On découvre l’histoire du rapport de Julia Kerninon au livre, à l’écriture. Récit du « je », mais qui offre un bel éclairage aux figures aimées : ses parents, ses grands-parents, sa soeur, les amoureux. Récit initiatique, de l’enfant qui découvre les touches d’une machine à écrire à la jeune adulte vivant recluse pendant un an à l’étranger, ne faisant qu’écrire et lire.

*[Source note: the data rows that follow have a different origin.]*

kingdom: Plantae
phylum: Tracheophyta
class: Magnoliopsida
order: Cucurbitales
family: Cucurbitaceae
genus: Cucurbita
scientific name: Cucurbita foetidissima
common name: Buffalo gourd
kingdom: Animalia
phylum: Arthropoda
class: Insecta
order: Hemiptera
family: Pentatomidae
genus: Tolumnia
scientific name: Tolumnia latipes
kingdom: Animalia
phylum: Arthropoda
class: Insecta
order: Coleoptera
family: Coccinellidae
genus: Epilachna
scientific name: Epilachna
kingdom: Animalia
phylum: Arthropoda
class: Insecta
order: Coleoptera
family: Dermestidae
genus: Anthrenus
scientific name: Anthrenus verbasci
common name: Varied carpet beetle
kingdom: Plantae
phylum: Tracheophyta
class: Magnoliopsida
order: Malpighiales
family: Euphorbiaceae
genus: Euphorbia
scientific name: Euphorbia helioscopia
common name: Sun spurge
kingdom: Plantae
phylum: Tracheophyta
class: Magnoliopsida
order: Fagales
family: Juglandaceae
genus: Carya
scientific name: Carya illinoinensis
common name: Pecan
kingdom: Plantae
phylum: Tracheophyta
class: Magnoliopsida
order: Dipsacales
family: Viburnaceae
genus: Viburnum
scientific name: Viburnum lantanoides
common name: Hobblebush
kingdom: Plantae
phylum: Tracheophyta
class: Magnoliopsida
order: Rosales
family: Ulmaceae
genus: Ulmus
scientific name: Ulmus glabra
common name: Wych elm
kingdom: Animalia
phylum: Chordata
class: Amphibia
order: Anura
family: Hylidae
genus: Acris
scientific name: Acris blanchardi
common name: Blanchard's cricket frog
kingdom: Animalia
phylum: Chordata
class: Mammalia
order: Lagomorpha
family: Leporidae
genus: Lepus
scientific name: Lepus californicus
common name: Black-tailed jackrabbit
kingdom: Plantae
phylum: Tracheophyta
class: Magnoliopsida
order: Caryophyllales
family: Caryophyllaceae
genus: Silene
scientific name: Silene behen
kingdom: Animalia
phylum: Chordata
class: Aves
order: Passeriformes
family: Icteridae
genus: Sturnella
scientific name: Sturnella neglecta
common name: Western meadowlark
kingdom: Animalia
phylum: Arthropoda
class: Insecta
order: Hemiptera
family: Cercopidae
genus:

J’ai trouvé cette manière de parler de soi et de la littérature fascinante car limpide. Car Julia Kerninon rappelle une évidence : être lecteur, être écrivain, c’est un travail, un combat. La dextérité de la prose et des mots s’acquièrent. Rien n’est une évidence. Hommage évident aux auteurs, aux polisseurs de mots connus et méconnus qui révèlent le monde :

« nous avions beaucoup, beaucoup de chance […] parce que nous avions des livres et que dans les livres les phrases étaient éternelles, noires sur blanc, solides, crédibles – elles n’étaient pas en l’air, elles ne venaient pas de n’importe qui, elles avaient été polies, ordonnées, réfléchies, par des individus précis, attentifs, et elles nous livraient le monde entier, le monde accéléré, perfectionné, lavé de ses scories, sans temps mort, un cours d’eau pur et bondissant, un monde dans lequel nous pouvions nous échapper chaque fois que le monde réel cessait d’être intéressant » (p.24)

 

Au fur à mesure de ce court récit (60 pages), Julia Kerninon affirme et assoit sa légitimité d’écrivain. Comment aurait-elle pu en douter ? Qui aurait pu en douter ? Elle, jeune trentenaire auréolée de prix littéraires pour Buvard et Le dernier roman d’Attila Kiss !

« Aujourd’hui, , bien sûr, toutes les choses semblent avoir trouvé leur place – mais j’ai vécu seule la peur des années où ce n’était pas le cas, comme je vis aussi seule l’effroi des années à venir dont je ne sais rien. » (p.60)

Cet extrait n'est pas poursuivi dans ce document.